Dataset entries
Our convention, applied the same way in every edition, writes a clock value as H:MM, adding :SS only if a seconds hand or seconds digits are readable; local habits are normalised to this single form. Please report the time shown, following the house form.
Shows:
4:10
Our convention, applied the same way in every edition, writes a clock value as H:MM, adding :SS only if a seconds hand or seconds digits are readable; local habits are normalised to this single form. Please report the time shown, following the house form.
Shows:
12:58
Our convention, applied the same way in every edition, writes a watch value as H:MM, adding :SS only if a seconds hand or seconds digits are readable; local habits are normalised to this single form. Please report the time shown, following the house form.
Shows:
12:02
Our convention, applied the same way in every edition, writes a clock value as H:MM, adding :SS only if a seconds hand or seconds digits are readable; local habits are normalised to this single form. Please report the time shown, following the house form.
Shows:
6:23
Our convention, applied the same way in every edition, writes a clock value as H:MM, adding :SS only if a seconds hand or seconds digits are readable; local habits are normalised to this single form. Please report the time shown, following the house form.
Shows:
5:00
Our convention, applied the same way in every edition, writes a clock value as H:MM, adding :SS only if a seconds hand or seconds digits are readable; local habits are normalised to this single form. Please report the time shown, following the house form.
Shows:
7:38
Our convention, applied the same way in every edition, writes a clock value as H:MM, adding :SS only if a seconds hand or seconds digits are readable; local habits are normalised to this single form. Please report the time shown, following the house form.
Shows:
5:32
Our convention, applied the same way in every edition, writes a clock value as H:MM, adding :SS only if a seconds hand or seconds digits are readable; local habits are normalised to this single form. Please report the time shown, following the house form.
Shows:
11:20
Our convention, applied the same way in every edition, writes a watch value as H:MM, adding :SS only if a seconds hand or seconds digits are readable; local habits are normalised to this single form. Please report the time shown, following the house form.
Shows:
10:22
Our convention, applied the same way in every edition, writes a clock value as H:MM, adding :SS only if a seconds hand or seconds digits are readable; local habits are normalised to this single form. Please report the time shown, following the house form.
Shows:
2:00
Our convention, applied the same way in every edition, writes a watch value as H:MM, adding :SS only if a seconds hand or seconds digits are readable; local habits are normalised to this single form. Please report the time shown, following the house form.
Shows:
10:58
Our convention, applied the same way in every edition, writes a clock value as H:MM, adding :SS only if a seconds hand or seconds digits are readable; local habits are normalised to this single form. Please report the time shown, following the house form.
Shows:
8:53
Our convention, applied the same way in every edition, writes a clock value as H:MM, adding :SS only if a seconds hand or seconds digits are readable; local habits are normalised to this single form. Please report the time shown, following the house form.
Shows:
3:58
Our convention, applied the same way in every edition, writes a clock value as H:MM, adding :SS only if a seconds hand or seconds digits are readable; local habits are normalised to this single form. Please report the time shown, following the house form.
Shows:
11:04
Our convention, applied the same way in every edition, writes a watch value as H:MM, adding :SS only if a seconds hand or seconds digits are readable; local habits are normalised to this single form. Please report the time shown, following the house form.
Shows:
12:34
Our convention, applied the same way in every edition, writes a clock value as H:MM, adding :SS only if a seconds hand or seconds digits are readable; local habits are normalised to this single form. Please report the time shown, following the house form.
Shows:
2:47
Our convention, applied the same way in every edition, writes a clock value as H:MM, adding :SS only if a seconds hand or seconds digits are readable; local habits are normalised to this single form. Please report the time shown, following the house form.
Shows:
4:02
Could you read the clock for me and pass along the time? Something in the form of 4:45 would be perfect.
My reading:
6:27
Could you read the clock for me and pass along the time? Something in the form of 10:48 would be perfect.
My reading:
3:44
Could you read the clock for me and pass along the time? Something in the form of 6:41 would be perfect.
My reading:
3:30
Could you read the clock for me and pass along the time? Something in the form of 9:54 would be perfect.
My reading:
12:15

TASK DIRECTIONS
Reproduce every one of the records above word for word, changing nothing.

CORRECT ANSWER
Our convention, applied the same way in every edition, writes a clock value as H:MM, adding :SS only if a seconds hand or seconds digits are readable; local habits are normalised to this single form. Please report the time shown, following the house form.
Shows:
4:10
Our convention, applied the same way in every edition, writes a clock value as H:MM, adding :SS only if a seconds hand or seconds digits are readable; local habits are normalised to this single form. Please report the time shown, following the house form.
Shows:
12:58
Our convention, applied the same way in every edition, writes a watch value as H:MM, adding :SS only if a seconds hand or seconds digits are readable; local habits are normalised to this single form. Please report the time shown, following the house form.
Shows:
12:02
Our convention, applied the same way in every edition, writes a clock value as H:MM, adding :SS only if a seconds hand or seconds digits are readable; local habits are normalised to this single form. Please report the time shown, following the house form.
Shows:
6:23
Our convention, applied the same way in every edition, writes a clock value as H:MM, adding :SS only if a seconds hand or seconds digits are readable; local habits are normalised to this single form. Please report the time shown, following the house form.
Shows:
5:00
Our convention, applied the same way in every edition, writes a clock value as H:MM, adding :SS only if a seconds hand or seconds digits are readable; local habits are normalised to this single form. Please report the time shown, following the house form.
Shows:
7:38
Our convention, applied the same way in every edition, writes a clock value as H:MM, adding :SS only if a seconds hand or seconds digits are readable; local habits are normalised to this single form. Please report the time shown, following the house form.
Shows:
5:32
Our convention, applied the same way in every edition, writes a clock value as H:MM, adding :SS only if a seconds hand or seconds digits are readable; local habits are normalised to this single form. Please report the time shown, following the house form.
Shows:
11:20
Our convention, applied the same way in every edition, writes a watch value as H:MM, adding :SS only if a seconds hand or seconds digits are readable; local habits are normalised to this single form. Please report the time shown, following the house form.
Shows:
10:22
Our convention, applied the same way in every edition, writes a clock value as H:MM, adding :SS only if a seconds hand or seconds digits are readable; local habits are normalised to this single form. Please report the time shown, following the house form.
Shows:
2:00
Our convention, applied the same way in every edition, writes a watch value as H:MM, adding :SS only if a seconds hand or seconds digits are readable; local habits are normalised to this single form. Please report the time shown, following the house form.
Shows:
10:58
Our convention, applied the same way in every edition, writes a clock value as H:MM, adding :SS only if a seconds hand or seconds digits are readable; local habits are normalised to this single form. Please report the time shown, following the house form.
Shows:
8:53
Our convention, applied the same way in every edition, writes a clock value as H:MM, adding :SS only if a seconds hand or seconds digits are readable; local habits are normalised to this single form. Please report the time shown, following the house form.
Shows:
3:58
Our convention, applied the same way in every edition, writes a clock value as H:MM, adding :SS only if a seconds hand or seconds digits are readable; local habits are normalised to this single form. Please report the time shown, following the house form.
Shows:
11:04
Our convention, applied the same way in every edition, writes a watch value as H:MM, adding :SS only if a seconds hand or seconds digits are readable; local habits are normalised to this single form. Please report the time shown, following the house form.
Shows:
12:34
Our convention, applied the same way in every edition, writes a clock value as H:MM, adding :SS only if a seconds hand or seconds digits are readable; local habits are normalised to this single form. Please report the time shown, following the house form.
Shows:
2:47
Our convention, applied the same way in every edition, writes a clock value as H:MM, adding :SS only if a seconds hand or seconds digits are readable; local habits are normalised to this single form. Please report the time shown, following the house form.
Shows:
4:02
Could you read the clock for me and pass along the time? Something in the form of 4:45 would be perfect.
My reading:
6:27
Could you read the clock for me and pass along the time? Something in the form of 10:48 would be perfect.
My reading:
3:44
Could you read the clock for me and pass along the time? Something in the form of 6:41 would be perfect.
My reading:
3:30
Could you read the clock for me and pass along the time? Something in the form of 9:54 would be perfect.
My reading:
12:15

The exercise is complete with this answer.